The diagnostic criteria for urinary tract infection is the presence of white blood cells, epithelial cells, red blood cells (hematuria), or all on urine biochemistry. A group of nephrologists at North well studied the association of acute kidney injury with SARS-CoV-2. They found out that 40% of the population presented with either WBCs or RBCs (hematuria) on urine analysis [5]. There is ample literature reporting adult SARS-CoV-2 infections, including the atypical ones compared to children, probably because pediatric patients are less commonly diagnosed due to lesser severity and mortality [4, 6]. We report here a similar case of COVID-19 with urinary tract infection in a pediatric patient. The patient took prior medication from a local clinic for urinary tract infection but failed to respond. On the contrary, the fever showed an increasing pattern. He presented to the emergency department in sick condition and was cyanosed with SpO2 91%. The patient had to be resuscitated. According to the World Health Organization (WHO), a patient presenting with fever, cough, and shortness of breath can be labeled as a case of suspected SARS-CoV-2 [3]. The patient having diarrhea is also not an uncommon presentation [1]. But there are no studies on SARS-CoV-2 and its association with the urinary tract [7].
Marand et al. reported the presence of WBCs and RBCs on urine analysis in SARS-CoV-2-positive patients which was associated with an increased mortality [8]. Almeida et al. reports the case of a 10-year-old female patient with hematuria, who was diagnosed with SARS-CoV-2 infection but with milder symptoms [9]. Our patient had leukocytosis (20 PHF), with predominant neutrophils. This might indicate the SARS-CoV-2-induced superimposed infection [10]. Hematuria and renal injury have been commonly described in viral respiratory tract infections including influenza A and B, adenovirus, and other pathogens. Kidney injury in adults hospitalized with COVID-19 infection appears to be a frequent finding, with a wide range of manifestations, from mild hematuria to severe renal failure. The pathogenesis of the renal injury is probably multi-factorial, as SARS-CoV-2 carries the spike protein (s protein) on its surface, binds to ACE2 receptor on the cell surface, and gets internalized. ACE2 is present in the alveolar epithelial cells, lining of the intestine, endothelial cells of both arteries and veins, and also arterial smooth muscle cells of various organs, including the direct cytopathic effects of the virus [11]. It also causes immune-complex mediated damage, as well as indirect effects on renal tissue, such as hypoxia, shock, and rhabdomyolysis and damage to urothelial cells hence resulting in hematuria and urinary tract infection (Fig. 3) [12].
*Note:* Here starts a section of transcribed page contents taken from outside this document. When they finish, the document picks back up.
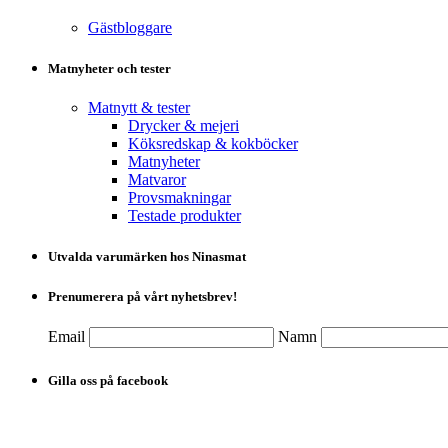
Gästbloggare
Matnyheter och tester
Matnytt & tester
Drycker & mejeri
Köksredskap & kokböcker
Matnyheter
Matvaror
Provsmakningar
Testade produkter
Utvalda varumärken hos Ninasmat
Prenumerera på vårt nyhetsbrev!
Email
Namn
Gilla oss på facebook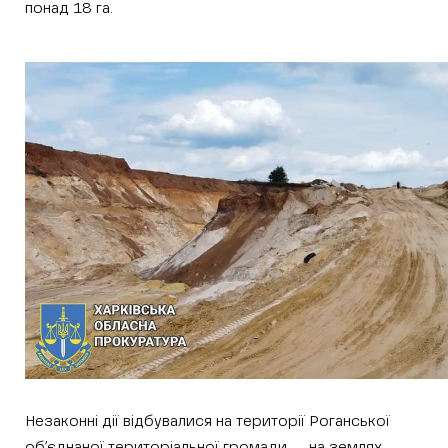
понад 18 га.
Незаконні дії відбувалися на території Роганської
об’єднаної територіальної громади — на землях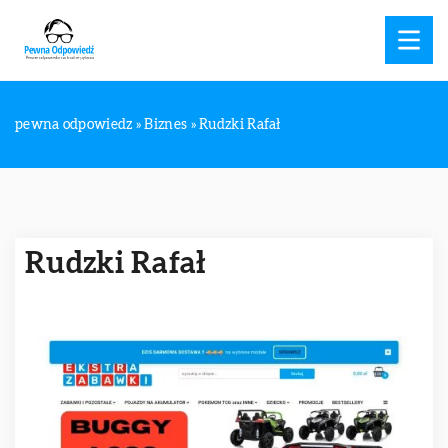
pewna odpowiedz
»
Biznes
»
Rudzki Rafał
Rudzki Rafał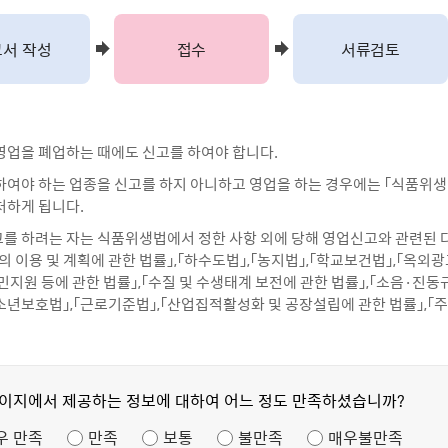
서 작성
접수
서류검토
영업을 폐업하는 때에도 신고를 하여야 합니다.
하여야 하는 업종을 신고를 하지 아니하고 영업을 하는 경우에는 「식품위생법
처하게 됩니다.
를 하려는 자는 식품위생법에서 정한 사항 외에 당해 영업신고와 관련된 
의 이용 및 계획에 관한 법률」,「하수도법」,「농지법」,「학교보건법」,「옥외
주민지원 등에 관한 법률」,「수질 및 수생태계 보전에 관한 법률」,「소음·진
청소년보호법」,「근로기준법」,「산업집적활성화 및 공장설립에 관한 법률」,「주
페이지에서 제공하는 정보에 대하여 어느 정도 만족하셨습니까?
우 만족
만족
보통
불만족
매우불만족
Fig. 3Mechanism of SARS-CoV-2 associated bladder injury
The prevalence of renal manifestations is found to be 13.9%. Data from the adult population showed the prevalence of acute kidney injury in about half of the hospitalized patients with laboratory-confirmed COVID-19 infection, of whom 25% required ICU admission and 1/5 required dialysis with mortality as high as 50% [13]. The emergence of new variants like B.1.1.7, the 501Y.V2 has played a vital role in the spread of the disease with atypical symptoms as they are mutated to a newer and deadly form [3]. Therefore, it is paramount to identify such new variants and identify their pathophysiology as soon as possible in order to control the spread of infection further. It is also necessary to have a well-organized diagnostic criterion for atypical presentation of SARS-CoV-2; as false-negative tests might lead the patients to relax their adherence to health protocols. Improved RT-PCR tests for urine can isolate the pathogen from the urinary tract. But serological tests should be mandatory in order to overcome the false negatives. It is also a timely requirement to arrange a particular program including risk-stratified protocols for patients suspected of having COVID-19 who present with atypical symptoms [14].